What you are asked to do: Where the records hold the string "pixels", show the whole line it sits on.

##### Exercise materials

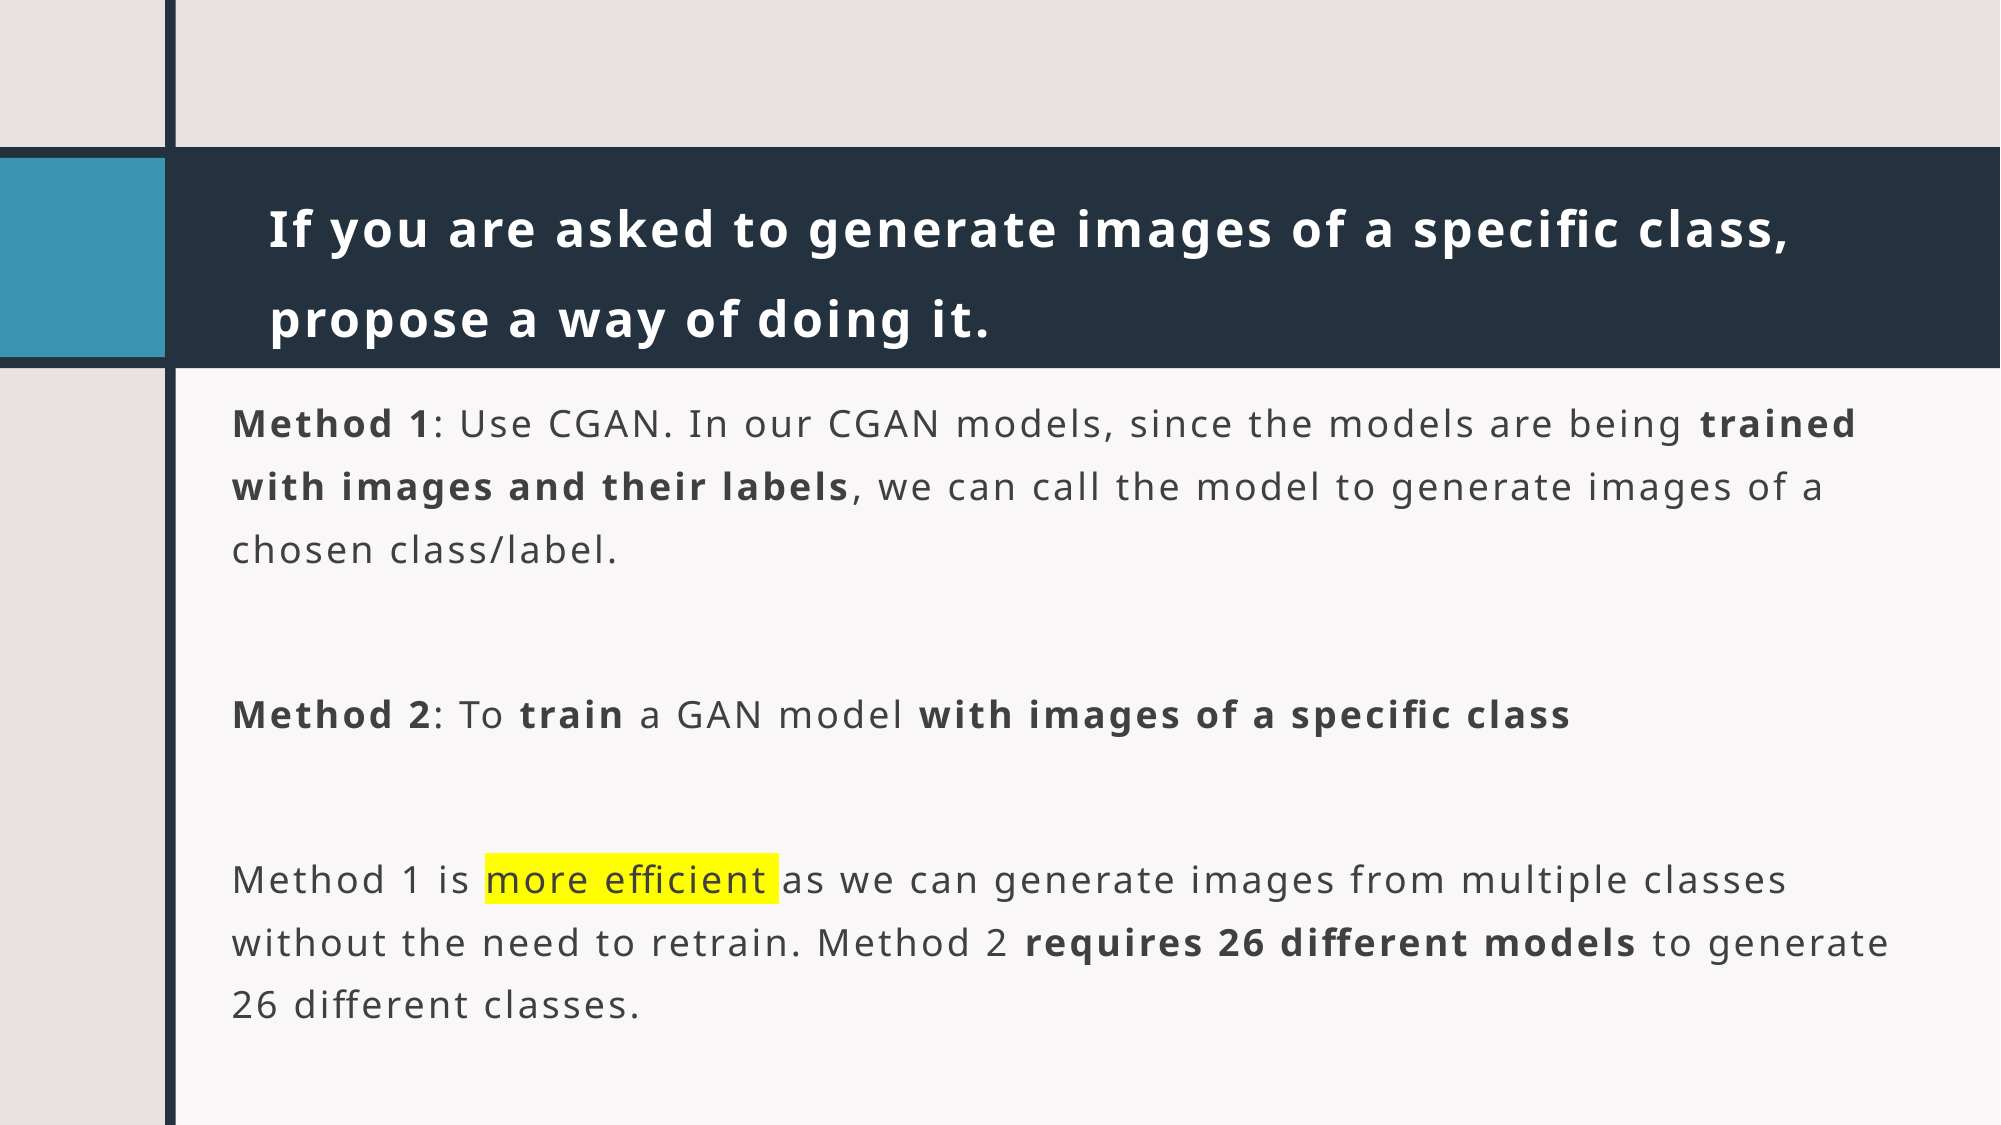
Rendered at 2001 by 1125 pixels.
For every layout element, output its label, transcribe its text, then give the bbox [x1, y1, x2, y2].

text_box [177, 369, 2000, 1125]
text_box [177, 146, 2000, 369]
title If you are asked to generate images of a specific class, propose a way of doing it. [251, 171, 1846, 341]
text_box [0, 358, 164, 369]
list Method 1: Use CGAN. In our CGAN models, since the models are being trained with images and their labels, we can call the model to generate images of a chosen class/label. Method 2: To train a GAN model with images of a specific class Method 1 is more efficient as we can generate images from multiple classes without the need to retrain. Method 2 requires 26 different models to generate 26 different classes. [213, 364, 1933, 1049]
text_box [0, 0, 164, 146]
text_box [164, 0, 177, 1125]
text_box [0, 369, 164, 1125]
text_box [0, 146, 164, 157]
text_box [0, 157, 164, 358]
text_box [177, 0, 2000, 146]
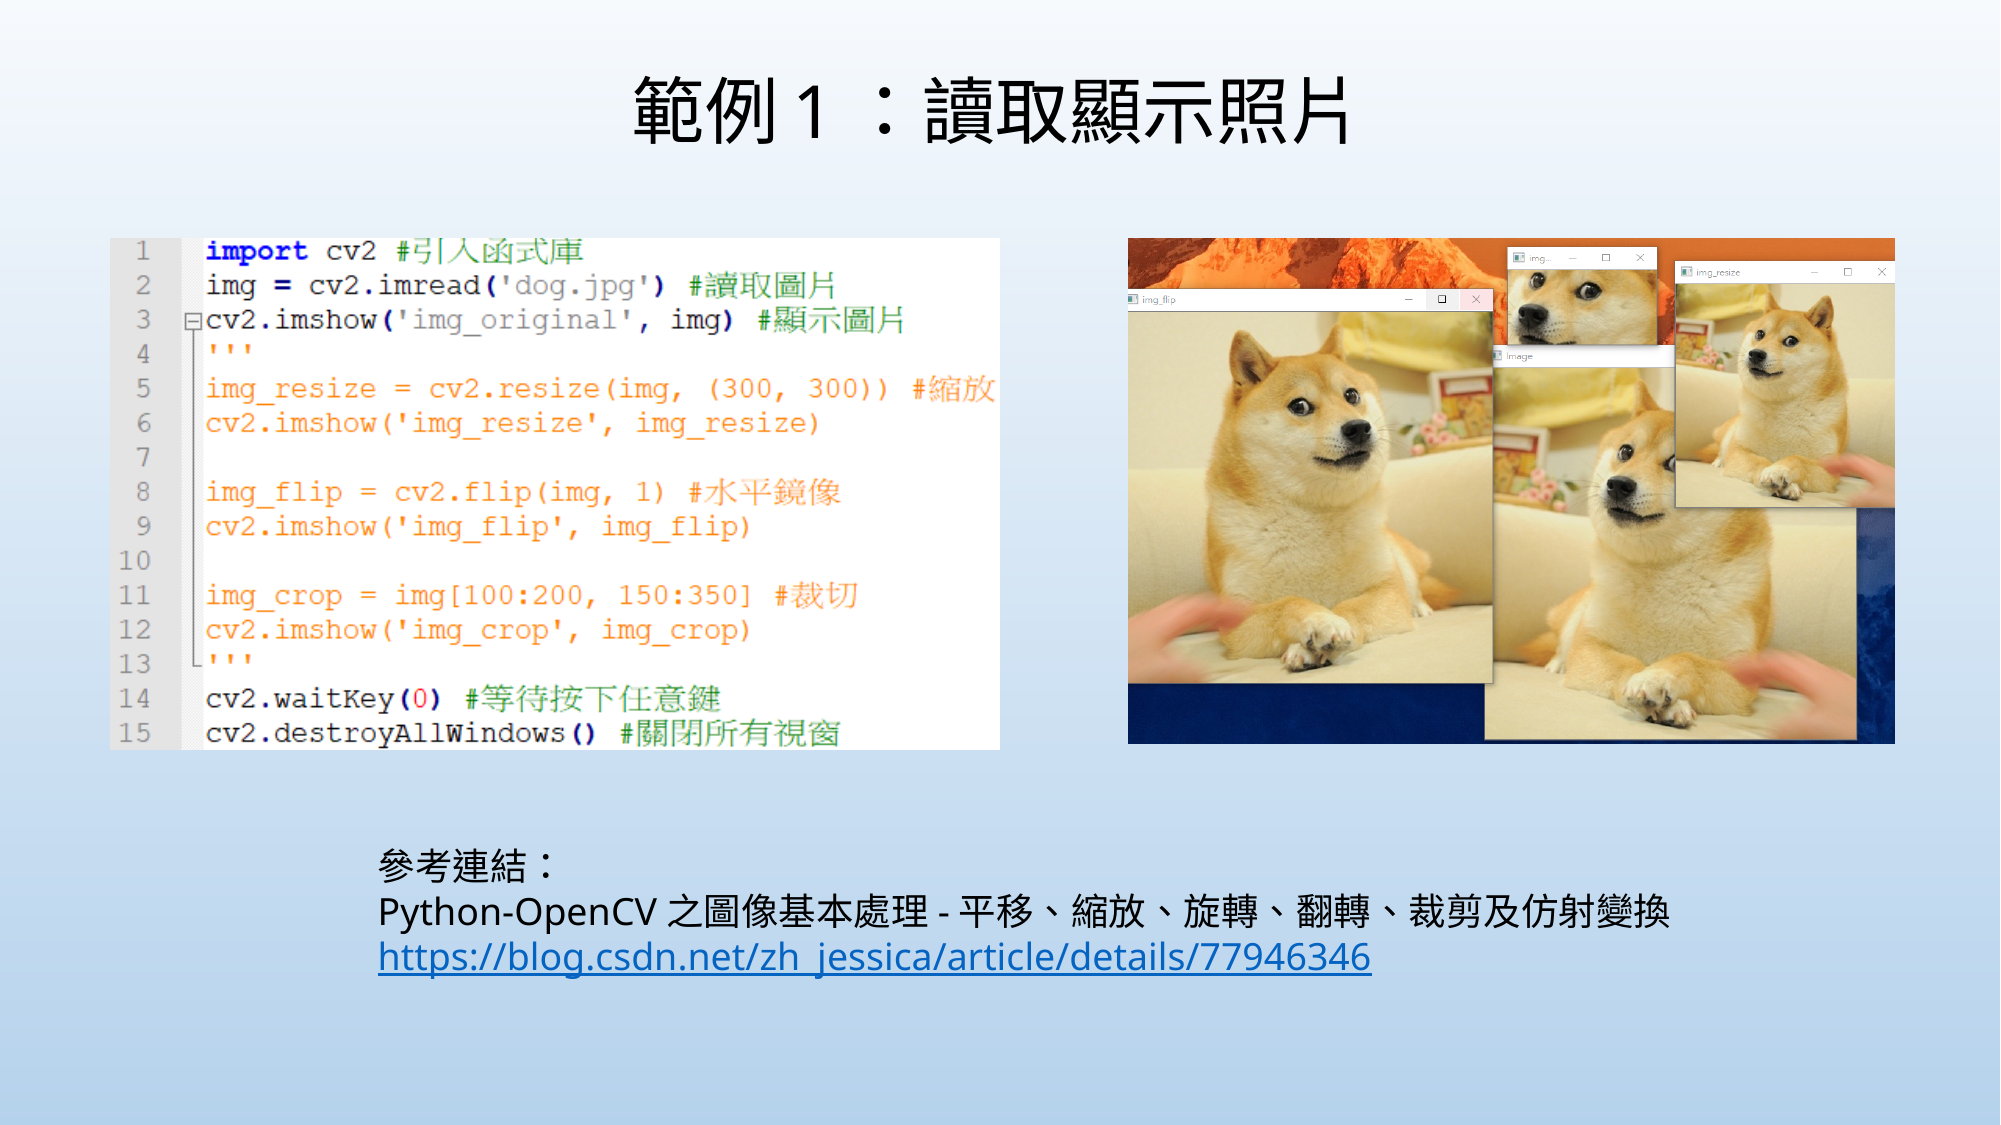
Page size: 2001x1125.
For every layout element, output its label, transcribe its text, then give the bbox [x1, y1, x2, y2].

picture [1127, 238, 1895, 744]
picture [110, 238, 1000, 750]
text_box 參考連結： Python-OpenCV之圖像基本處理-平移、縮放、旋轉、翻轉、裁剪及仿射變換 https://blog.csdn.net/zh_jessica/article/details/77946346 [362, 835, 1687, 1037]
title 範例1：讀取顯示照片 [187, 67, 1808, 163]
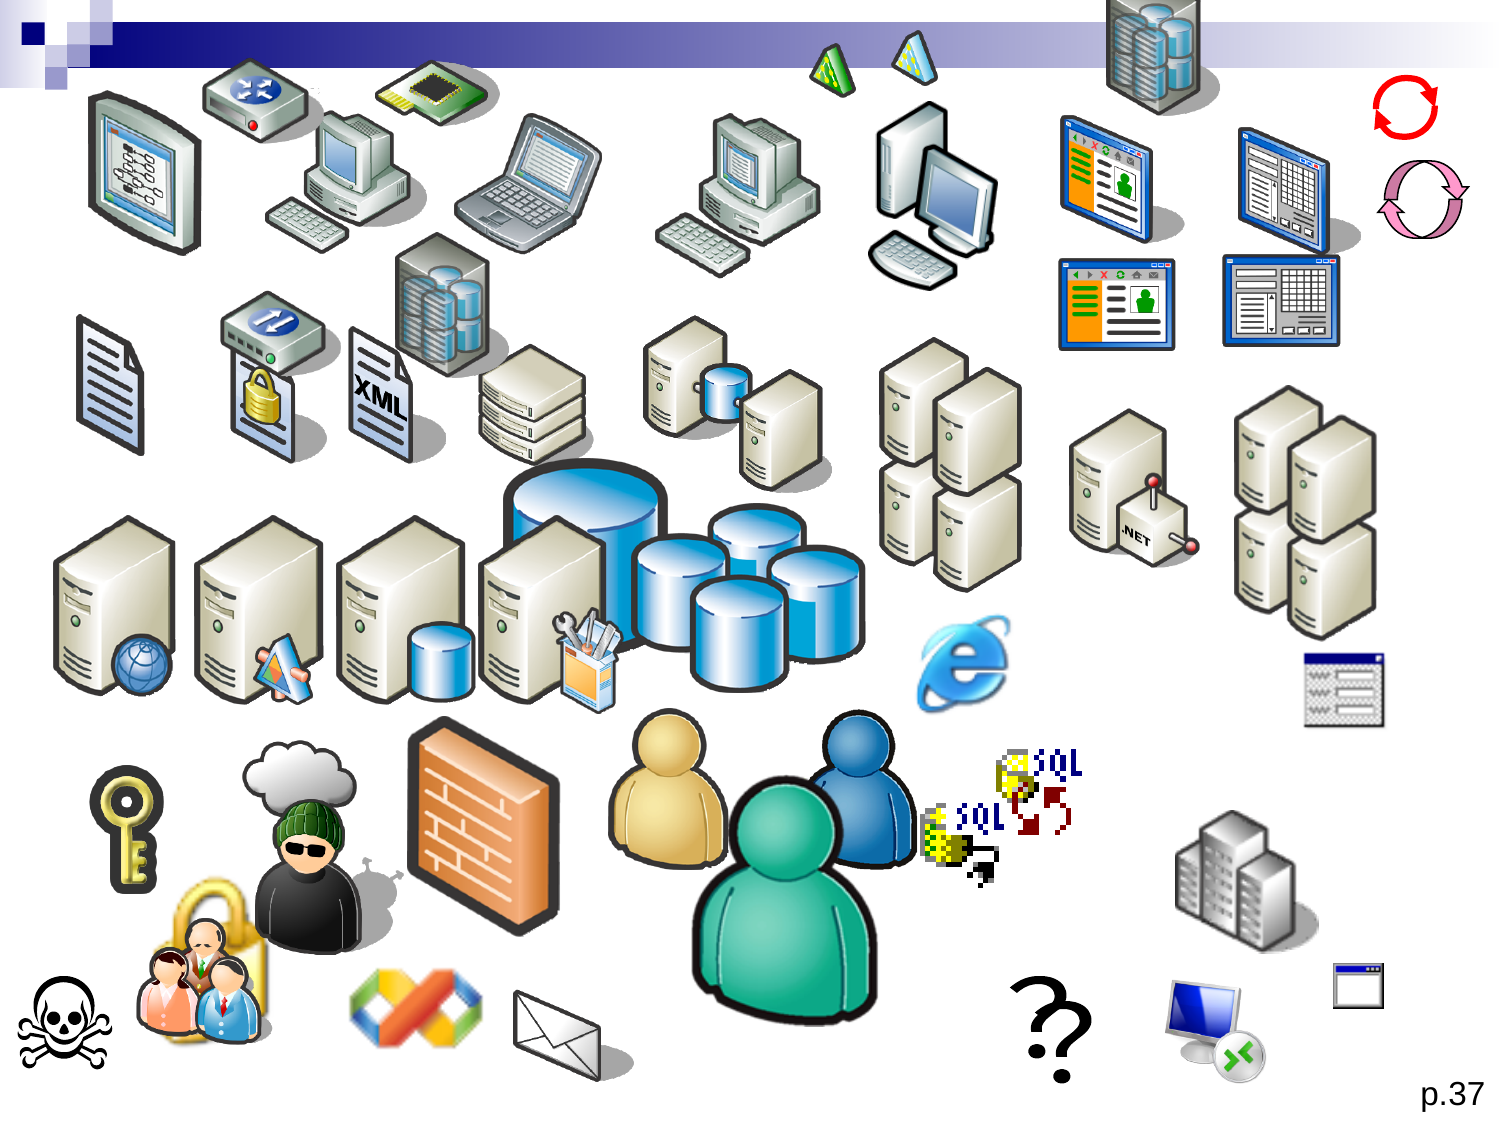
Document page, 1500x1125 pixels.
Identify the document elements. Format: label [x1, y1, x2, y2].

picture [1234, 385, 1378, 642]
picture [868, 101, 998, 291]
picture [1175, 810, 1319, 954]
text_box [1376, 160, 1471, 239]
picture [891, 30, 938, 86]
picture [88, 739, 501, 1076]
picture [1221, 125, 1361, 364]
picture [219, 289, 341, 464]
picture [1293, 645, 1400, 741]
picture [53, 515, 177, 697]
text_box [1376, 78, 1435, 137]
picture [88, 54, 866, 693]
picture [1333, 963, 1384, 1009]
picture [407, 716, 562, 937]
picture [76, 314, 145, 456]
picture [879, 337, 1022, 593]
text_box [336, 515, 476, 705]
picture [1056, 0, 1223, 368]
text_box [17, 976, 113, 1070]
picture [1068, 408, 1200, 570]
picture [655, 113, 821, 279]
picture [1159, 975, 1270, 1085]
text_box [194, 515, 324, 705]
text_box [478, 515, 624, 714]
picture [513, 987, 634, 1083]
picture [608, 597, 1093, 1027]
picture [809, 42, 857, 98]
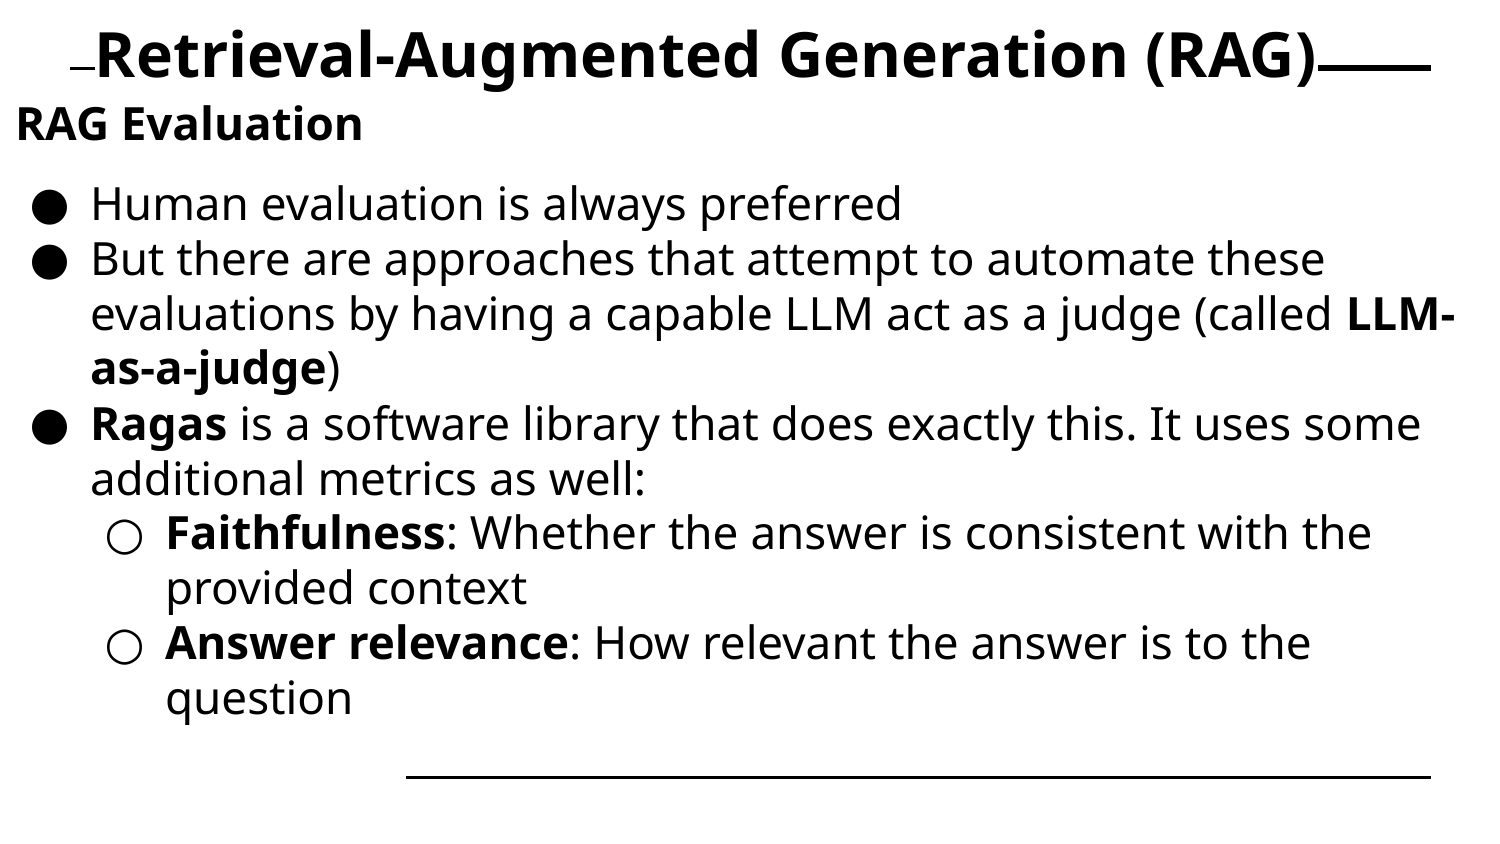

##########

Answer section:
Rendered at 2001 by 1125 pixels.
Document page, 1500x1125 pixels.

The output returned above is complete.